Suppose that a camera has a sensor with a 3840x2048 grid of dots which are arranged in 2x2 clusters, with each cluster containing two diagonally-opposite green-sensitive dots, as well as one red-sensitive dot and one green-sensitive dot. One points the camera at a 385cm-wide signboard which is covered with alternating 1mm vertical white stripes and 1mm black stripes, such that the width of the signboard is precisely focused on the sensor and precisely fills it. In some areas of the sensor, the white stripes will be focused almost entirely on red and green dots; in other areas, the white stripes will fall almost entirely on green and blue dots. The net effect will be that parts of the image will appear yellow and parts will appear cyan.

If the image had been slightly out of focus, the entire sign would have appeared as a uniform gray; in fact, that is how the image should have appeared. The perfect focusing, however, will have ruined the image. The stripes of false color would be incorporated into the image in such a fashion that they could not be removed without killing a lot of real color detail.

Anti-aliasing in a sensor is a means of adding a controlled amount of "blur" to ensure that even a perfectly-focused image won't be "too perfect". If an image is already imperfectly focused, anti-aliasing will make it slightly worse, but generally not by too much. For various reasons, it's mathematically not possible to completely eliminate aliasing, but adding a tiny amount of blur can reduce it by an order of magnitude; adding a little more blur can reduce it by another order of magnitude, etc.

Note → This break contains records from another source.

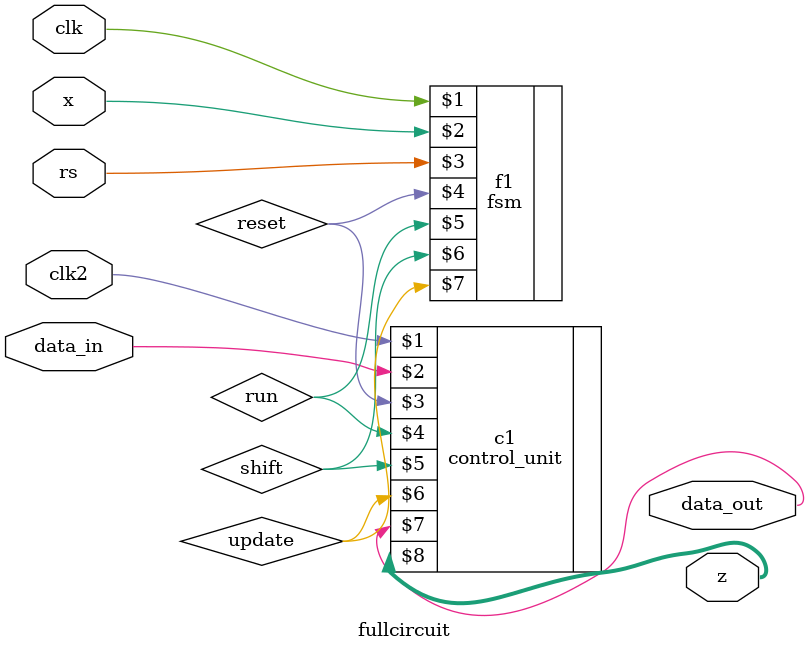
<source format=v>

module fullcircuit (clk, clk2, x ,rs, data_in, data_out, z);

	input clk, clk2, x, rs, data_in;
	output data_out;
	output [4:0] z;
	wire reset, run, shift, update;
	fsm f1(clk, x, rs, reset, run, shift, update);
	control_unit c1(clk2, data_in, reset, run, shift, update, data_out, z);

endmodule
</source>
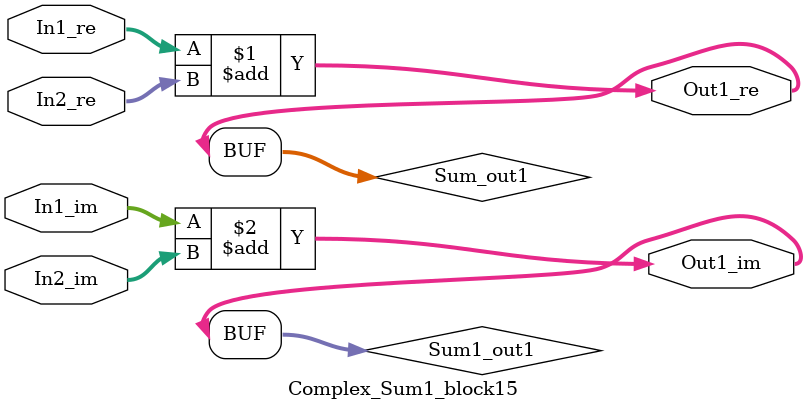
<source format=v>



`timescale 1 ns / 1 ns

module Complex_Sum1_block15
          (In1_re,
           In1_im,
           In2_re,
           In2_im,
           Out1_re,
           Out1_im);


  input   signed [36:0] In1_re;  // sfix37_En22
  input   signed [36:0] In1_im;  // sfix37_En22
  input   signed [36:0] In2_re;  // sfix37_En22
  input   signed [36:0] In2_im;  // sfix37_En22
  output  signed [36:0] Out1_re;  // sfix37_En22
  output  signed [36:0] Out1_im;  // sfix37_En22


  wire signed [36:0] Sum_out1;  // sfix37_En22
  wire signed [36:0] Sum1_out1;  // sfix37_En22


  assign Sum_out1 = In1_re + In2_re;



  assign Out1_re = Sum_out1;

  assign Sum1_out1 = In1_im + In2_im;



  assign Out1_im = Sum1_out1;

endmodule  // Complex_Sum1_block15


</source>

Because amount of blur necessary to 99.9% eliminate aliasing would start to be objectionable, most cameras try to instead reduce it to the point that it is unlikely to be noticeable but may nonetheless be observed in tests which are designed to provoke it (such as the aforementioned signboard).

If one imagines that the signboard is painted with a converging pattern of stripes which are e.g. 10mm wide at the top and 0.5mm wide at the bottom, then top of the image should appear as clearly-resolved black and white stripes, while the bottom should be a uniform gray. Moving from top to bottom, the stripes should go from being black and white to being very dark gray and very light gray, then from medium-dark gray to medium-light gray, etc. until the black and white stripes become indistinguishable. Adding more blur will raise the point in the frame where the stripes cease to be recognizable as stripes, but will also minimize the unwanted aliasing effects. The quality of a camera may be judged by examining the level at which stripes cease to be recognizable as stripes, and by observing any non-uniformity in the area below that level.